Einen Komplex kann man den Bayern immer noch nicht attestieren und diese Mannschaft hatte auch Spieler auf dem Platz, die sich mit Haut und Haaren gegen das Aus gewehrt haben. Einige von ihnen werden auch in Zukunft noch große Schlachten für Bayern schlagen wie Kimmich oder Süle.
Aber es gibt eben auch diese Generation von Spielern, die ihrem zweiten (Müller, Ribery) bzw. ersten Henkelpott (Hummels, Lewandowski) verzweifelt hinterherjagen und denen im Bernabeu wenige Zentimeter vor dem Gipfel die Kugel wieder den Berg hinabrollte.
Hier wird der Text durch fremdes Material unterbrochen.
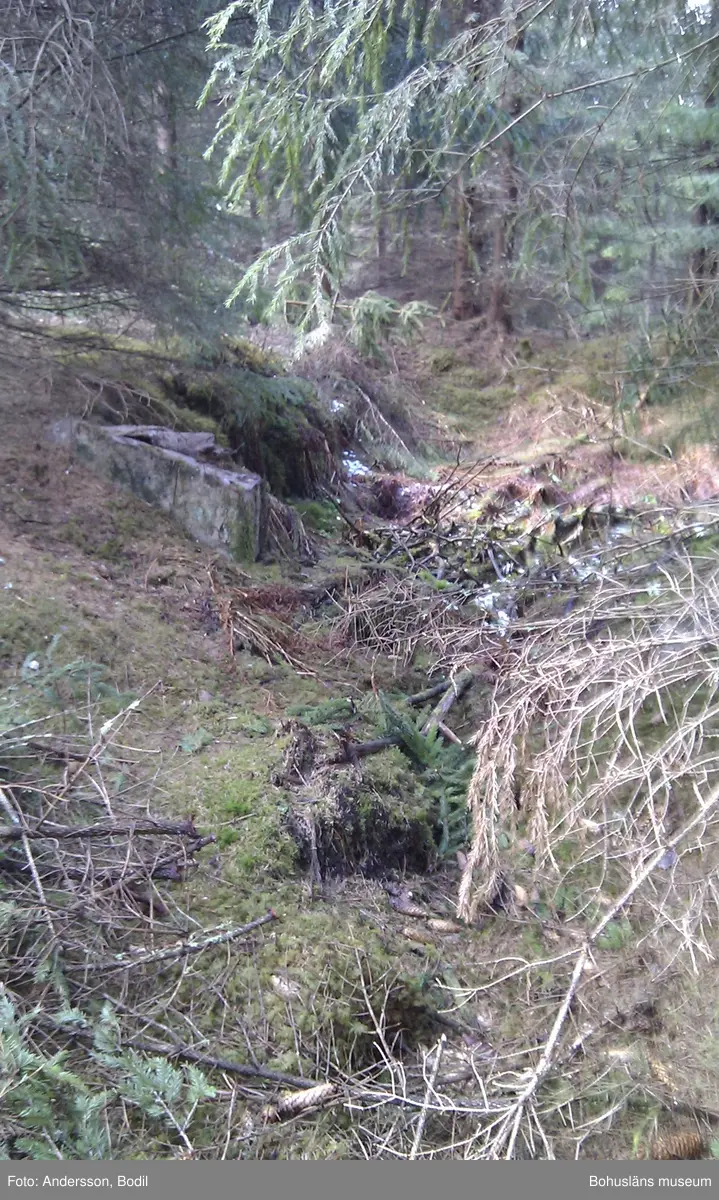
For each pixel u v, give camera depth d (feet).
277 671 13.67
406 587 17.10
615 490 20.06
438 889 10.59
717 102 13.20
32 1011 6.43
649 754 9.01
Thomas Müller: "Jetzt geht der Schmarrn wieder von vorne los"
Es bedarf einer großen mentalen Bereitschaft sowie Stärke, sich wieder aufzuraffen und den nächsten Anlauf zu nehmen. Denn auch wenn für die großen Erfolge der Bayern 2001 und 2013 dramatische Niederlagen den Antrieb lieferten, können zu viele negative Erlebnisse aneinandergereiht auch zur Belastung werden.
"Es geht darum, an uns zu arbeiten. Aber jetzt über die nächste Saison nachzudenken ...", sagte Müller, ehe er noch einen kurzen Blick in sein Seelenleben gestattete. "Das ist das extrem Bittere: Dass der ganze Schmarrn jetzt wieder von vorne losgeht."